**Directions:** Copy out the text of every record, switching "Login" to "Sign in" and keeping everything else the same. Leave out the picture lines.

**Records for the exercise:**
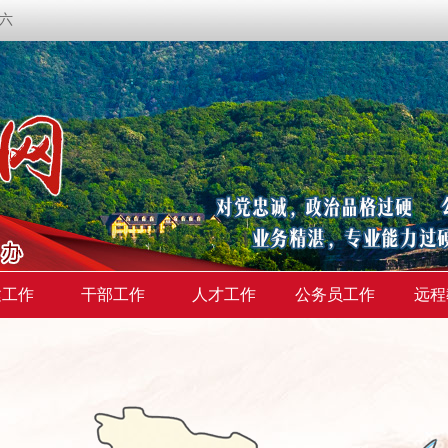
期六
建工作
干部工作
人才工作
公务员工作
远程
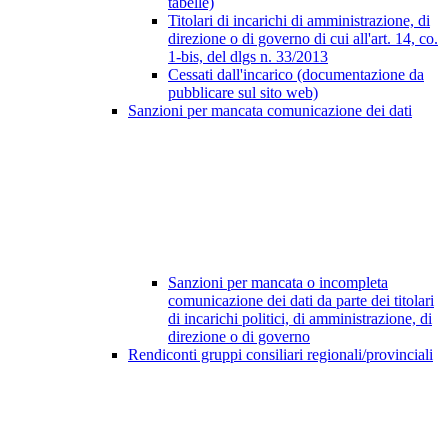
tabelle)
Titolari di incarichi di amministrazione, di
direzione o di governo di cui all'art. 14, co.
1-bis, del dlgs n. 33/2013
Cessati dall'incarico (documentazione da
pubblicare sul sito web)
Sanzioni per mancata comunicazione dei dati
Sanzioni per mancata o incompleta
comunicazione dei dati da parte dei titolari
di incarichi politici, di amministrazione, di
direzione o di governo
Rendiconti gruppi consiliari regionali/provinciali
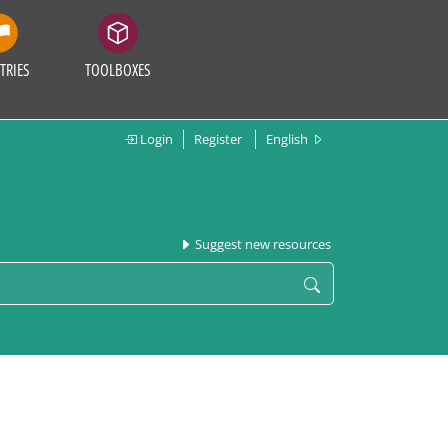
TRIES
TOOLBOXES
Login
Register
English
Suggest new resources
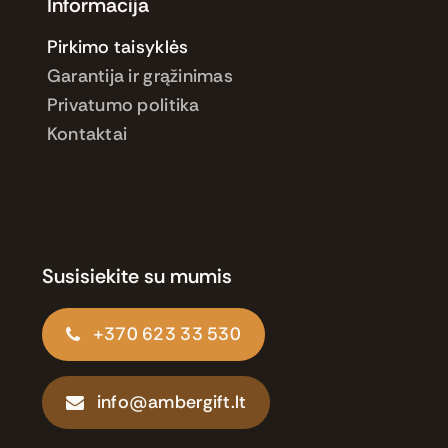
Informacija
Pirkimo taisyklės
Garantija ir grąžinimas
Privatumo politika
Kontaktai
Susisiekite su mumis
+370 623 33 530
info@ambergift.lt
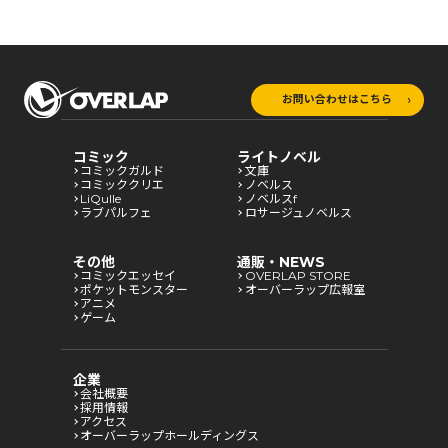
お問い合わせはこちら
コミック
ライトノベル
コミックガルド
文庫
コミッククリエ
ノベルス
LiQulle
ノベルスf
ラブパルフェ
ロサージュノベルス
その他
通販・NEWS
コミックエッセイ
OVERLAP STORE
ポケットモンスター
オーバーラップ広報室
アニメ
ゲーム
企業
会社概要
採用情報
アクセス
オーバーラップホールディングス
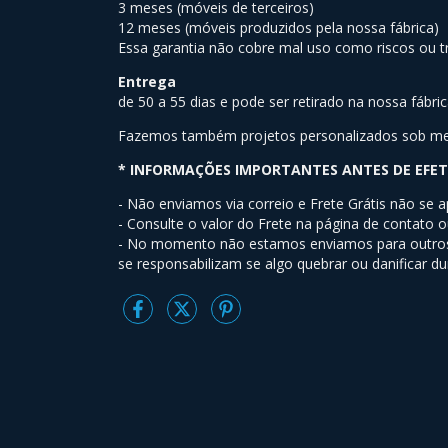
3 meses (móveis de terceiros)
12 meses (móveis produzidos pela nossa fábrica)
Essa garantia não cobre mal uso como riscos ou t
Entrega
de 50 a 55 dias e pode ser retirado na nossa fábri
Fazemos também projetos personalizados sob m
* INFORMAÇÕES IMPORTANTES ANTES DE EFE
- Não enviamos via correio e Frete Grátis não se a
- Consulte o valor do Frete na página de contato 
- No momento não estamos enviamos para outros 
se responsabilizam se algo quebrar ou danificar du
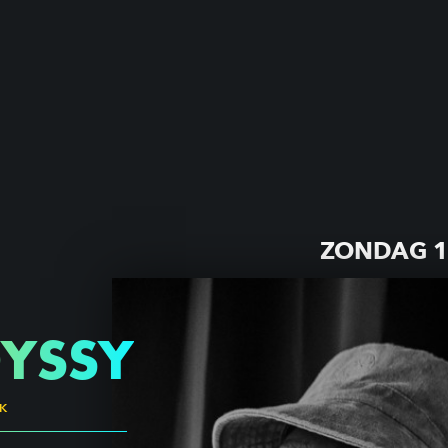
ZONDAG 1
DYSSY
NK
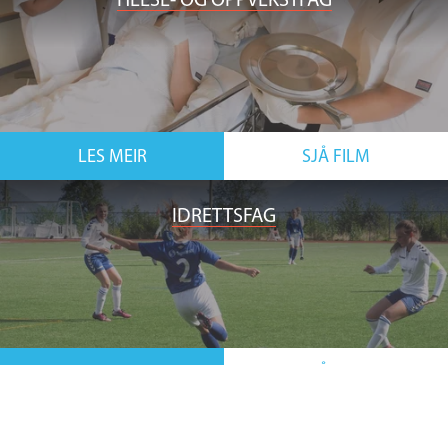
LES MEIR
SJÅ FILM
IDRETTSFAG
LES MEIR
SJÅ FILM
PÅBYGGING TIL GENERELL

**Reply to the task:**
期六
建工作
干部工作
人才工作
公务员工作
远程
tabelle)
Titolari di incarichi di amministrazione, di
direzione o di governo di cui all'art. 14, co.
1-bis, del dlgs n. 33/2013
Cessati dall'incarico (documentazione da
pubblicare sul sito web)
Sanzioni per mancata comunicazione dei dati
Sanzioni per mancata o incompleta
comunicazione dei dati da parte dei titolari
di incarichi politici, di amministrazione, di
direzione o di governo
Rendiconti gruppi consiliari regionali/provinciali
TRIES
TOOLBOXES
Sign in
Register
English
Suggest new resources
Informacija
Pirkimo taisyklės
Garantija ir grąžinimas
Privatumo politika
Kontaktai
Susisiekite su mumis
+370 623 33 530
info@ambergift.lt
お問い合わせはこちら
コミック
ライトノベル
コミックガルド
文庫
コミッククリエ
ノベルス
LiQulle
ノベルスf
ラブパルフェ
ロサージュノベルス
その他
通販・NEWS
コミックエッセイ
OVERLAP STORE
ポケットモンスター
オーバーラップ広報室
アニメ
ゲーム
企業
会社概要
採用情報
アクセス
オーバーラップホールディングス
3 meses (móveis de terceiros)
12 meses (móveis produzidos pela nossa fábrica)
Essa garantia não cobre mal uso como riscos ou t
Entrega
de 50 a 55 dias e pode ser retirado na nossa fábri
Fazemos também projetos personalizados sob m
* INFORMAÇÕES IMPORTANTES ANTES DE EFE
- Não enviamos via correio e Frete Grátis não se a
- Consulte o valor do Frete na página de contato 
- No momento não estamos enviamos para outros 
se responsabilizam se algo quebrar ou danificar du
ZONDAG 1
DYSSY
NK
LES MEIR
SJÅ FILM
IDRETTSFAG
LES MEIR
SJÅ FILM
PÅBYGGING TIL GENERELL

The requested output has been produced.